Date Published: 4 October 2006

UK Healthcare watchdog urges staff to take part to help improve care for patients

Healthcare watchdog urges staff to take part to help improve care for patients

The Healthcare Commission is launching the NHS Staff Survey for 2006, giving staff a chance to have their voices heard about what it is like working in the NHS.

The Healthcare Commission’s annual survey, in its fourth year, is the largest of its kind and this year’s data collection will be taking place from October to December. This year also gives staff the opportunity to give their views on Agenda for Change.

Staff views given in the survey are used by the Healthcare Commission, the Department of Health and NHS Trusts to inform local and national changes in working conditions and practices. The findings also enable management to make changes that will help the NHS to become as good an employer as possible and encourage the provision of good working conditions for staff. This in turn ensures a higher quality of care for patients.

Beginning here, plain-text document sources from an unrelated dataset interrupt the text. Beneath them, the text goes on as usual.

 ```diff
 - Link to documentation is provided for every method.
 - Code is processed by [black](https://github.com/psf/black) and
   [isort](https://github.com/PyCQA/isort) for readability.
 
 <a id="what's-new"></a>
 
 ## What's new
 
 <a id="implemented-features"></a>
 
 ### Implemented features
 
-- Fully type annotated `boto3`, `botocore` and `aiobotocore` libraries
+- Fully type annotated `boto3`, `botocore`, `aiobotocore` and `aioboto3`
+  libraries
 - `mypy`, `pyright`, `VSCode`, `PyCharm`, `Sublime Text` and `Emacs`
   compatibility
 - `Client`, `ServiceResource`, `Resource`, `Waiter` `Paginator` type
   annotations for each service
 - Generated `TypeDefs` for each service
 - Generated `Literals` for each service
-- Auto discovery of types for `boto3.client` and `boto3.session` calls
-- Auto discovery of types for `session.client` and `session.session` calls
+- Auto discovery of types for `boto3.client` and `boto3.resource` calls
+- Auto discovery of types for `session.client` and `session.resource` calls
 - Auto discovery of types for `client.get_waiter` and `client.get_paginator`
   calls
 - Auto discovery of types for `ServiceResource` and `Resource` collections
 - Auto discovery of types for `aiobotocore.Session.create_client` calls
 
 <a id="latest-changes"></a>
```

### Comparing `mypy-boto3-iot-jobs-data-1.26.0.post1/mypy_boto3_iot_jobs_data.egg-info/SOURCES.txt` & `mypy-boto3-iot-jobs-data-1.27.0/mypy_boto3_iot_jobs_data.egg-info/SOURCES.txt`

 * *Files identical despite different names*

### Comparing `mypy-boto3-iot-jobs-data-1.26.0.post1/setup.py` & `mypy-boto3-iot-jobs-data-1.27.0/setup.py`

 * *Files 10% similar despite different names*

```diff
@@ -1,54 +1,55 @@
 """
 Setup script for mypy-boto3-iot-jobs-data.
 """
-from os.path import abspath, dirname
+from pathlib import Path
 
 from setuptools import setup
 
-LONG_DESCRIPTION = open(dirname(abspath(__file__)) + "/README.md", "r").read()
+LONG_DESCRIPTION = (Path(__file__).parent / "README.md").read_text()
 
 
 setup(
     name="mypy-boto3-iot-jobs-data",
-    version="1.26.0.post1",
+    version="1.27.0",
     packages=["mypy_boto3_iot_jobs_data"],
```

Anna Walker, Chief Executive of the Healthcare Commission, said:

The annual staff survey is a vital tool in our efforts to improve the NHS for both patients and staff. This year we hope to have a record response rate and so increase the voice of local NHS staff still further. Staff attitudes, experiences and working environment naturally affect organisational outcomes – and in the NHS this includes the quality of care patients receive.

_ Results from this survey will be used by trusts to deliver local improvements in working conditions and practices. Similarly, as the results can be broken down by occupational group, specific staff groups can easily confirm the problems they face which need to be addressed by the NHS. I hope therefore NHS staff will seize this opportunity to shape their own future.

With over 209,000 staff in 570 NHS trusts taking part in the 2005 survey, meaningful analysis can be done to look at the experiences of different occupational groups within the NHS.

Some of the key findings shown by the occupational group data from the 2005 survey responses included:

  • Nurses (in particular, midwives, learning disability nurses and mental health nurses) were the most likely staff group to have experienced work-related stress in the past year
  • Take-up of flexible working options was highest among allied health professionals, admin& clerical staff and general managers, while ambulance staff were the least likely staff group within the NHS to think that their employer was committed to offering them a good work life balance
  • Ambulance staff were the most likely of all NHS staff to experience work-related injury and the most likely to experience physical violence or bullying, harassment or abuse
  • Learning disability nurses and healthcare assistants in mental health trusts were among the most likely NHS staff groups to have experienced violence at work including bullying, harassment or abuse from patients or their relatives in the past 12 months.

As the survey takes place annually, trends in issues showing improvements or deteriorations in staff experience can be identified. The Healthcare Commission also uses the survey data to assess compliance against the Department of Health core standards, this year in the new Annual Health Check.

Between 600 and 850 staff in each NHS Trust will be chosen at random to participate in the 4th annual National NHS Staff Survey and their contribution is vital to ensuring that the NHS improves as an employer.